1 tbsp Oil
2 whole Beetroot
2 large grated Garlic
1 large Green chilly
2 cups Wheat flour
Beetroot paratha is high in iron and fibre when combined with wheat flour. Beetroot is commonly found in Indian dishes such as beetroot stir fry, salads, sandwiches, tikkis, and desserts, particularly Halwa. Packed with essential nutrients, beetroots are a great source of folate (vitamin B9), manganese, potassium, iron, and vitamin C.
My picky eater cannot stand the sight of something getting caught between her teeth while eating paratha. for such kids it becomes tricky to feed any sort of paratha or tikki where they have to be fed without knowing the ingredients going inside them.

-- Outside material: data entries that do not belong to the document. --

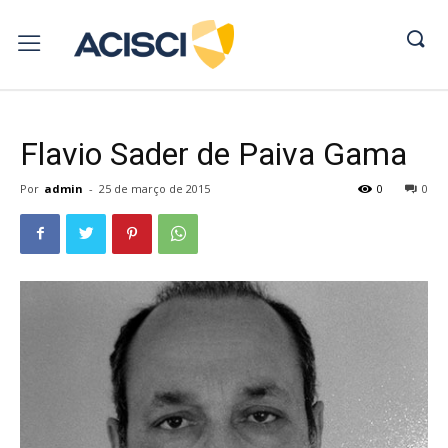
Flavio Sader de Paiva Gama
Por
admin
-
25 de março de 2015
0
0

I make paratha about three to five times a week. That is the only way i can send some vegetables in my kid’s system while unassisted. Because when i feed i somehow manage to send the veggies in her system but while she is particularly in school i make sure that she finishes what i put in her tiffin.

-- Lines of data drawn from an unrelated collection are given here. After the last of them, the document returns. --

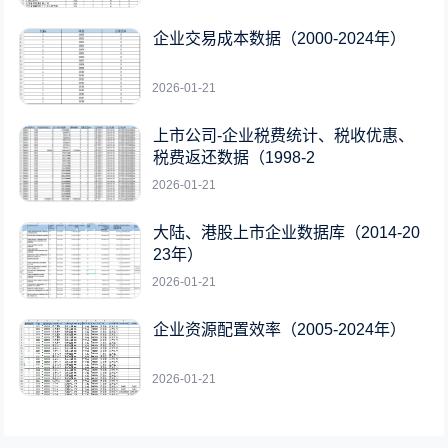
企业交易成本数据（2000-2024年）
2026-01-21
上市公司-企业税费统计、税收优惠、
税费返还数据（1998-2
2026-01-21
大陆、港股上市企业数据库（2014-20
23年）
2026-01-21
企业资源配置效率（2005-2024年）
2026-01-21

Most of paratha is similar way Grate, fry, stuff in wheat dough, cook, and serve with sauce or pickles. So, because beetroot has a slightly sweet flavor, it is even easier to get children to eat it.

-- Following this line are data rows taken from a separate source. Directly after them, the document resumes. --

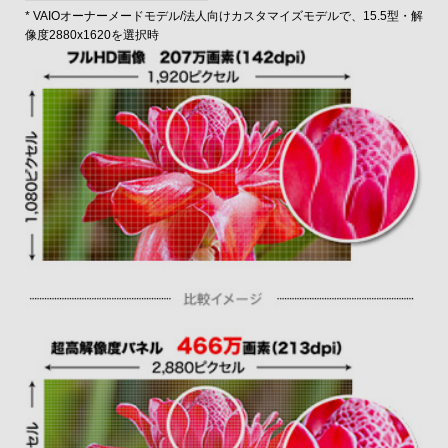
* VAIOオーナーメードモデル/法人向けカスタマイズモデルで、15.5型・解
像度2880x1620を選択時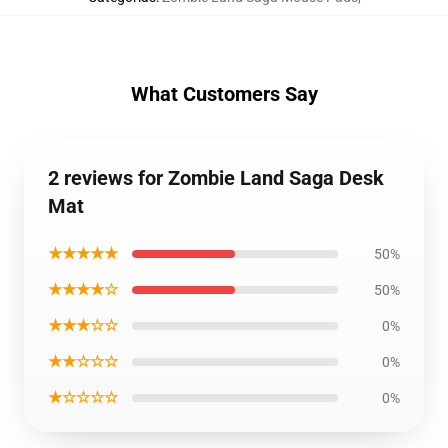
What Customers Say
2 reviews for Zombie Land Saga Desk
Mat
★★★★★
50%
★★★★☆
50%
★★★☆☆
0%
★★☆☆☆
0%
★☆☆☆☆
0%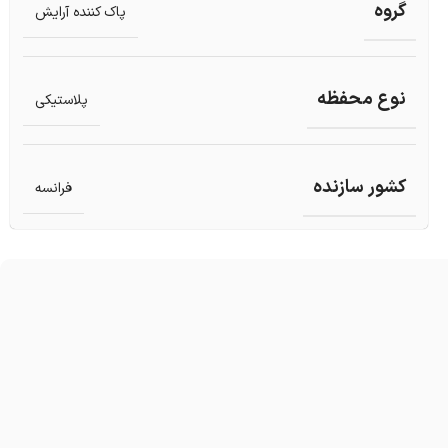
گروه
پاک کننده آرایش
نوع محفظه
پلاستیکی
کشور سازنده
فرانسه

- Choose ripe beetroot that is hard and fleshy, with a rich beet colour.
- Add oil in a pan, grate a clove or two of garlic, green chillis and salt , cook well and let it cool down.
- Add little salt to wheat flour and mix it with cooked beetroot well, knead it to a dough. pour oil and further knead it till they become non sticky.
- Take small size ball, flatten them and cook on a flat tawa or pan.
- Grease some oil over the paratha.
These paratha taste well with tomato ketchup or mango/lime pickle or spiced curd (raita). Green coriander chutney is also match made in heaven combination.
One can really keep eating and eating that we will hardly realize that our stomach is full.